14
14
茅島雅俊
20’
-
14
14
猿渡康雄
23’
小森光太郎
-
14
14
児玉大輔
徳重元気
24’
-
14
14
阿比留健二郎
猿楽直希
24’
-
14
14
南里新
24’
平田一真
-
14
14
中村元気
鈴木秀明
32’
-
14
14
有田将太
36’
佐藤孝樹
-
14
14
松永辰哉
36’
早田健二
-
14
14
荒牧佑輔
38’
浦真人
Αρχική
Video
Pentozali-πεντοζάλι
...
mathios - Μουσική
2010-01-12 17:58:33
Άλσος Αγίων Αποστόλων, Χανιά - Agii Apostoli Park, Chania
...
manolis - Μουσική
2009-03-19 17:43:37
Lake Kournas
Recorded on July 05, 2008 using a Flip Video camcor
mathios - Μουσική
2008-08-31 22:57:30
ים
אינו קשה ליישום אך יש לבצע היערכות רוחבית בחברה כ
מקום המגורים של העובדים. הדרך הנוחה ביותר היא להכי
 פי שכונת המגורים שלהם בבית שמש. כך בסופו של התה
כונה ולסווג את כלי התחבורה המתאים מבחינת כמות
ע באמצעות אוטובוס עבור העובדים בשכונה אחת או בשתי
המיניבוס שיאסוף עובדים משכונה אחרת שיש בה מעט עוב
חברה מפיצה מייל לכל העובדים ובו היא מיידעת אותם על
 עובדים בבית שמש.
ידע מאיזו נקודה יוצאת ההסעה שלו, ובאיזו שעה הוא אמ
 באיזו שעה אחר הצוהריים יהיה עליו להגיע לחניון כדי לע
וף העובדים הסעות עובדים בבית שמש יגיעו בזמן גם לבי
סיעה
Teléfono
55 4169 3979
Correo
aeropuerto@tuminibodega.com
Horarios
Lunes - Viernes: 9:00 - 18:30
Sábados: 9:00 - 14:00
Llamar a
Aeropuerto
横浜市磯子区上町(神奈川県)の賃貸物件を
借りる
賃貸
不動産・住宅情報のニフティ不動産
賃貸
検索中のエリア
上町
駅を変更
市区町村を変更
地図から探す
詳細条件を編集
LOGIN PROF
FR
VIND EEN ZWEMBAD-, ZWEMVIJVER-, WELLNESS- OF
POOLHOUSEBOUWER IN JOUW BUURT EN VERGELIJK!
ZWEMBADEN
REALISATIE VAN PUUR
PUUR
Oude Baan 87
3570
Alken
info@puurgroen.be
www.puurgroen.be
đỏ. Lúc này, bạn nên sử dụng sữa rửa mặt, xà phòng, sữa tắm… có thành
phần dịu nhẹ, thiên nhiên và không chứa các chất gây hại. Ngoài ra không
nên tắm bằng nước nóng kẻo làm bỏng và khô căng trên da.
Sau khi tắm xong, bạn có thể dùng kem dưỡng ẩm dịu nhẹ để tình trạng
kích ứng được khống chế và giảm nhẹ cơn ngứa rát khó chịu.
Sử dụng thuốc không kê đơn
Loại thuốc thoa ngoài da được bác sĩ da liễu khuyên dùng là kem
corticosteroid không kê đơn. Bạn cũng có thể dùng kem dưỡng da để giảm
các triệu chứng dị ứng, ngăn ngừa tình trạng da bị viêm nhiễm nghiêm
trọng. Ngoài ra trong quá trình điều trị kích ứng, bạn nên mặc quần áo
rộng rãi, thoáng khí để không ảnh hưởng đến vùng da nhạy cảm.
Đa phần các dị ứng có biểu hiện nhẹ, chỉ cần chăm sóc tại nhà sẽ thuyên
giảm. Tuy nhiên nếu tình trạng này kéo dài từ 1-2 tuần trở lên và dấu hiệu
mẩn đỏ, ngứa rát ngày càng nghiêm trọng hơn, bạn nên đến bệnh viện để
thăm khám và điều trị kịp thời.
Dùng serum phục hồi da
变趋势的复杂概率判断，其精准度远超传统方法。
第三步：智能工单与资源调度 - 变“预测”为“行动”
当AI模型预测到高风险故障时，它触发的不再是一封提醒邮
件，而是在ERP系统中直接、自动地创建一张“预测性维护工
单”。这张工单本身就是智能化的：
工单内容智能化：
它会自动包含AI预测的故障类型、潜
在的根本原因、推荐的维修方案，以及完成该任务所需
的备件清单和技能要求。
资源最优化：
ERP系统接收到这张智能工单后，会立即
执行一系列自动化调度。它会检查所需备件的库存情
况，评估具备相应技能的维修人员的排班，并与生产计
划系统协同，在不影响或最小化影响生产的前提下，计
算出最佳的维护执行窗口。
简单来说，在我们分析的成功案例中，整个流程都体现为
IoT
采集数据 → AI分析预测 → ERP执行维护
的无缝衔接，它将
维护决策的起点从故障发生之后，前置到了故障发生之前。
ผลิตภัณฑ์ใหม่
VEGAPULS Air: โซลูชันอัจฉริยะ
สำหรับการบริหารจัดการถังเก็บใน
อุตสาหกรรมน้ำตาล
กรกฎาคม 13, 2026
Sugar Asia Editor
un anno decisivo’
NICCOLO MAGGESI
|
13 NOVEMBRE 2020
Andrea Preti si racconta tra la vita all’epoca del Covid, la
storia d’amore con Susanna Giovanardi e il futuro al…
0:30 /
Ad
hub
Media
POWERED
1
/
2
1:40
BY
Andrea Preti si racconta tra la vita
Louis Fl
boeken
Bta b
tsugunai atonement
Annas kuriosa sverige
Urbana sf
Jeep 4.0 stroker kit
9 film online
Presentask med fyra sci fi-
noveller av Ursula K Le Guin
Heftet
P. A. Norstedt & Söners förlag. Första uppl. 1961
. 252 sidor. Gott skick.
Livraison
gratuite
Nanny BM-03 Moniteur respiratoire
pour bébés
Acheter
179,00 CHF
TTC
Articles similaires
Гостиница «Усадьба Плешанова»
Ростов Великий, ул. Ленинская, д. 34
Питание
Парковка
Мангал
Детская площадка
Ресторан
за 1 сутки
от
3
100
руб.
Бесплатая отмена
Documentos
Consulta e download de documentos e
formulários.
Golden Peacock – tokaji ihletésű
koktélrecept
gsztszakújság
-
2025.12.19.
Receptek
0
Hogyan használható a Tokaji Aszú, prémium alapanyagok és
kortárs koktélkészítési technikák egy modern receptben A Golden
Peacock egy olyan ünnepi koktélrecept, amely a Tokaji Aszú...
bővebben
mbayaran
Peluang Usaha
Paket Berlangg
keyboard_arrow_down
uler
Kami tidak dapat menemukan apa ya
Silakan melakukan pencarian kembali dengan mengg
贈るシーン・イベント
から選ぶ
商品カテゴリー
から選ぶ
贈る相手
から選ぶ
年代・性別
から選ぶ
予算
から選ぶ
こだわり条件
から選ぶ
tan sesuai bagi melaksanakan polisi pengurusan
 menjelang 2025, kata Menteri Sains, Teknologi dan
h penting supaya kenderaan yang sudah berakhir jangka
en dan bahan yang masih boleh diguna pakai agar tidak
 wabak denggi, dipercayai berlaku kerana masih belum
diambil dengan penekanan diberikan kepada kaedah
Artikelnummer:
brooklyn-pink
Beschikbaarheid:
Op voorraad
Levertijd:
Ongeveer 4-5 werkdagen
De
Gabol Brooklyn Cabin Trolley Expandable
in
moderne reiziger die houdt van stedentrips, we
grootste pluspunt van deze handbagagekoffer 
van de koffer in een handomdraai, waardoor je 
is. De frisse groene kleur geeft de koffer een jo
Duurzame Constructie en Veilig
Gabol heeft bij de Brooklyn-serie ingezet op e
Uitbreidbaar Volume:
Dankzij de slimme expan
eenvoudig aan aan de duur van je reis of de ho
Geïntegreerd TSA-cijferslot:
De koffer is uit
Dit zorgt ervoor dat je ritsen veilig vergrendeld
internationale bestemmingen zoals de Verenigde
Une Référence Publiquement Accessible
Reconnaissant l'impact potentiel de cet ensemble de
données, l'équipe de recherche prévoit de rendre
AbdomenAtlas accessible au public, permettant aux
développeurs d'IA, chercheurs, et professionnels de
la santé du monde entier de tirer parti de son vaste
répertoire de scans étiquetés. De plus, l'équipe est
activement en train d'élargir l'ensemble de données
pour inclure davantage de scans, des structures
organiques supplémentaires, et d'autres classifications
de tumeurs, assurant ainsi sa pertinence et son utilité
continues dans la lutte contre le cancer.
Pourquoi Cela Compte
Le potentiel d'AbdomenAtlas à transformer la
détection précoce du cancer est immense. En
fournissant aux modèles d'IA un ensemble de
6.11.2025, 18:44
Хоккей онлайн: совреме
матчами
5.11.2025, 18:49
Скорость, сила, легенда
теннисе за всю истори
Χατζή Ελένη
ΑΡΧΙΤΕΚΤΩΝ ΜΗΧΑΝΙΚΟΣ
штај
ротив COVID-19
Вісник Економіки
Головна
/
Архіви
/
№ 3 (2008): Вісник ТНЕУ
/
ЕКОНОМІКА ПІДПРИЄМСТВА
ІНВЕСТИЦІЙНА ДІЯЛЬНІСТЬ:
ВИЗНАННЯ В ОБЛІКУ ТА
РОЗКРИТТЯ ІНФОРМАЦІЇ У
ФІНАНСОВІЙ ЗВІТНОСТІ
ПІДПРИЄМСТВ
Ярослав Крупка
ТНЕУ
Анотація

**PROBLEM DETAILS**.
Only lines of the material that contain the word "koktélrecept" belong in the answer; copy each one.

**THE ANSWER**.
koktélrecept
Peacock egy olyan ünnepi koktélrecept, amely a Tokaji Aszú...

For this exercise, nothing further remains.